**Activity:** All entries below are to be returned exactly, with pictures left out.

**Excerpted data:**
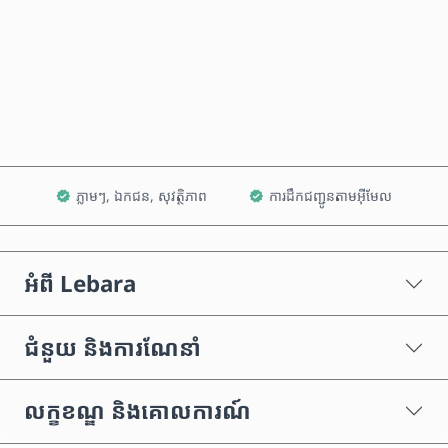
ទិញឥឡូវនេះ
បន្ថែមទៅក្នុងរទេះ
ភ្លាមៗ, ឯកជន, សុវត្ថិភាព
ការដឹកជញ្ជូនតាមអ៊ីមែល
អំពី Lebara
ជំនួយ និងការណែនាំ
លក្ខខណ្ឌ និងគោលការណ៍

**Result of the exercise:**
ទិញឥឡូវនេះ
បន្ថែមទៅក្នុងរទេះ
ភ្លាមៗ, ឯកជន, សុវត្ថិភាព
ការដឹកជញ្ជូនតាមអ៊ីមែល
អំពី Lebara
ជំនួយ និងការណែនាំ
លក្ខខណ្ឌ និងគោលការណ៍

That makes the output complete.